Open DaveraGabriel opened 4 years ago
Agreed, that is a good example of harmonization. I could be convinced to consider a 4th column of HPO reductions. What I had in mind was intermediate, where we preserve the scalar value, rather than a binary variable, but simply put like tests in the same box. Chris
Hi Chris, as you know, this is the whole point of the loinc2hpo library (https://www.nature.com/articles/s41746-019-0110-4). We are now in the process of implementing a Python version that will run on the Palantir site. We could use some help with the planned interface between our system and the Palantir system and would appreciate help/advice. -Peter
Thoughtful comments, Andrew. I agree multidisciplinary teams are what we want to encourage.
I think there is a compromise here. For the most common and important clinical variables, maybe on the order of a few score, I favor creating and forwarding less granular mappings as a third set of columns. As a clinician, I know that values associated with different methodologies, say for serum sodium, are collapsed in graphs and reports in the EHR, since the different methodologies are entirely irrelevant to the clinical interpretation of the values. This is also true for many COVID critical variables such as blood creatinines.
Chris
We concluded our mtg yesterday with a consensus in favor of the utility of an extra column with a preferred mapping for concepts, that might be at a less granular level than the mapped standard concept used in the source data. The thought was this might be another aid to the complex phenotyping work required for model development. A useful default.
I agreed and still think that this is likely to make it easier for researchers to do their work. And I agree that ease of use is important.
The consequences of making the easy thing to do the wrong thing to do are worth considering.
As this paper shows, the difference between features used to develop vs those used to externally validate models is an important source of bias that can seriously decrease predictive model’s value. https://onlinelibrary.wiley.com/doi/pdf/10.1002/sim.8183
Their conclusion is one I agree with and one that clearly reinforces the value of the tool Andrew Girven showed: “prediction models should be derived from and validated on datasets collected with measurement procedures that are in widespread use in the intended clinical setting.”
In N3Cs case the development of a model that reflects measurement practices and procedure Versions which are common at my site but uncommon at yours may be “wrong” model development practice we want to discourage. Use of an easy mapped concept option that obscures the distinction between my sites meausrements and yours will discourage a consideration of this potentially very important aspect of phenotype development.
I am not argueing against the extra column with the easy mapping option. But I think it will be good push people to consider the consequences of using it since they may be important.
I hope this type of communication is a useful form of dialog as we try to devise guardrails that strike the right balance between ease of use and best performance and most valid evidence.

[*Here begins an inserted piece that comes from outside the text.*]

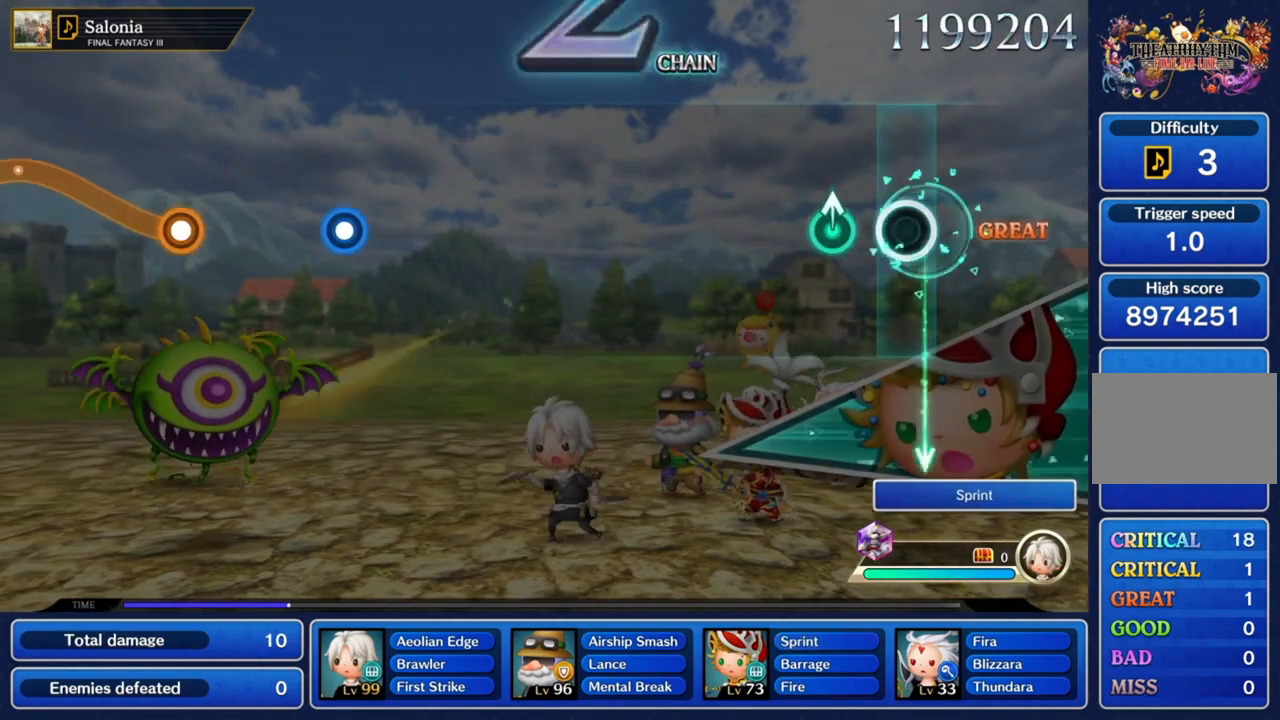
{"buttons": [], "left_stick": "center", "right_stick": "center", "events": [[267, "left_stick", "up"], [400, "left_stick", "center"]]}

I wonder if our thinking about this will best be framed by a research team with the required skills to do the research rather than a hypothetical lone clinician researcher who would likely feel daunted at the task of learning and navigating vocbularies.

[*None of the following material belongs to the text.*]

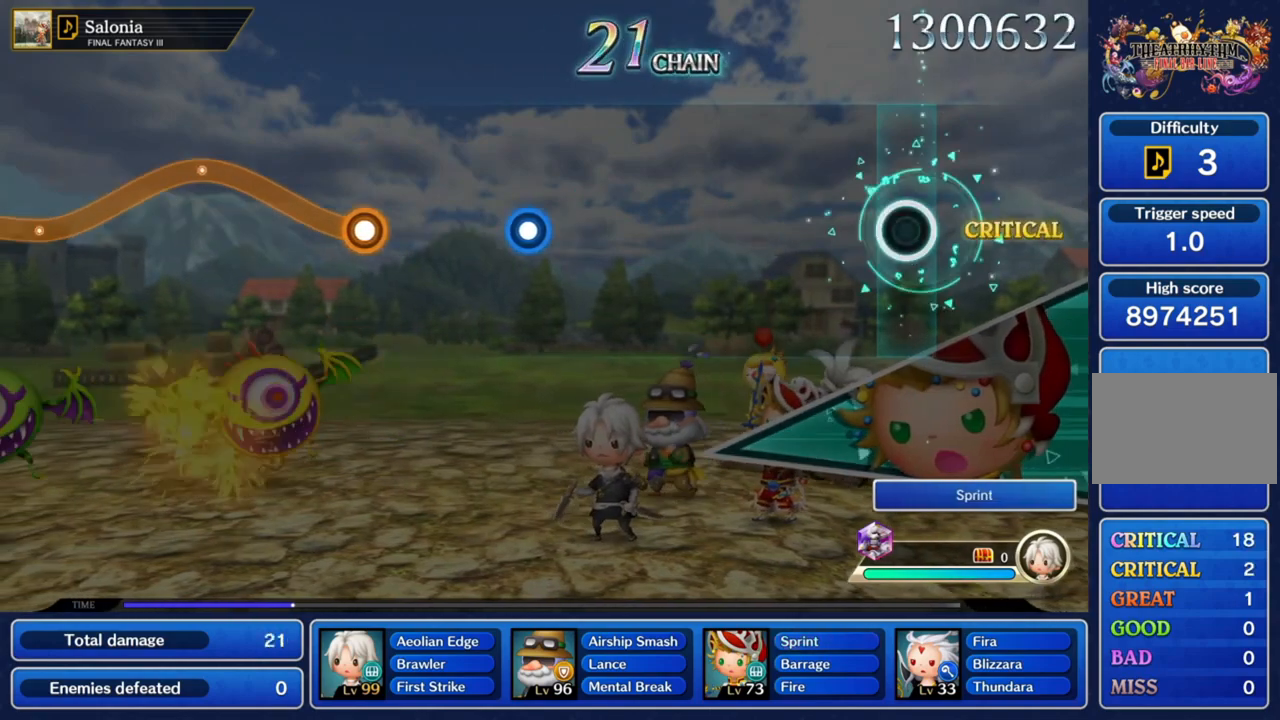
{"buttons": [], "left_stick": "center", "right_stick": "center", "events": []}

We wouldn’t encourage that researcher to do their study without appropriate guidance on Statistical methods. Or if it involved genomics, to do it without the appropriate guidance from someone with that expertise. So it might stand to reason that an informatics person who can help guide the appropriate use of clinical data is similarly to be expected.
Andrew
From: jhu-informatics-team@googlegroups.com jhu-informatics-team@googlegroups.com On Behalf Of Christopher Chute Sent: Tuesday, June 23, 2020 11:49 AM To: jhu-informatics-team@googlegroups.com Subject: Case status
On our list of things to do, just go an addition. I am writing my recollection of my entire list, could be added to Github. Case status is the new one.
Chris
I guess I'll add that we never really obtained full community agreement on the categories in the phenotype--one woman's "suspected" is another woman's "possible," for example. I agree with Kristin's suggestion to represent these labels in shared cohort definitions rather than persisting them in the database.

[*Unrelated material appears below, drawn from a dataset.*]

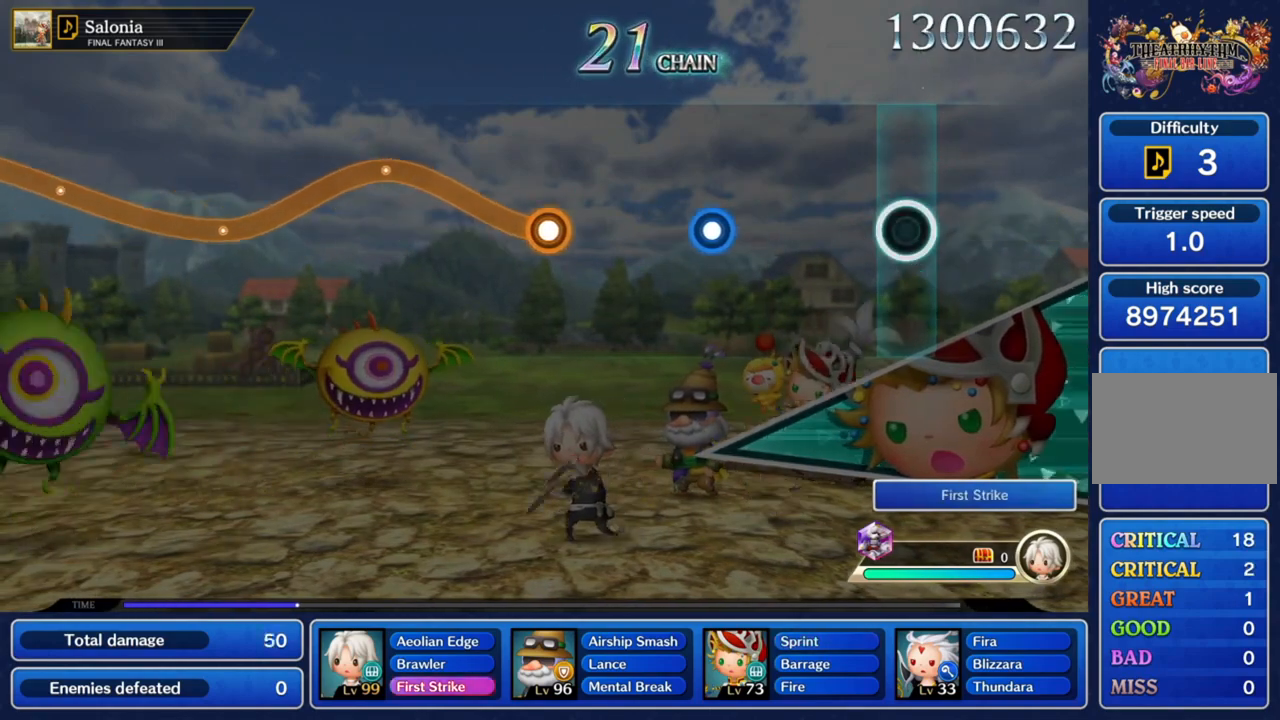
{"buttons": [], "left_stick": "center", "right_stick": "center", "events": []}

Fair enough on the case status categories, I had thought there was more consensus. I do believe that pre-computing some lab parents (all those blood creatinine orphans) would be useful, particularly for the elements used in the characterization paper.
The N3C project requirements and DI&H processes require data outside a standard OMOP implementation. Primarily this information are data that are created or used by N3C processes in addition tot he source data. Additional data base fields (columns) or tables planned to be included, but are not limited to the following information:
1) Concept / code grouping parent identifiers added as a usability enhancement to the data store. These are "roll-up" codes which provide parent or less specific concepts as coded in a CDM to group data into substantially similar concept groups which associate the data to concepts more amenable to researcher / end user use. For example - many LOINC or NDC codes can be grouped into a more generalizable parent concepts, having little impact on computation.
"Peripheral oxygen saturation (SpO2)/fraction of inspired oxygen (FiO2) [ratio], This ratio is currently not part of LOINC or SNOMED. If it is added to one of those terminologies in the future, this guidance will be updated on how to create an appropriate entry in OBS_CLIN."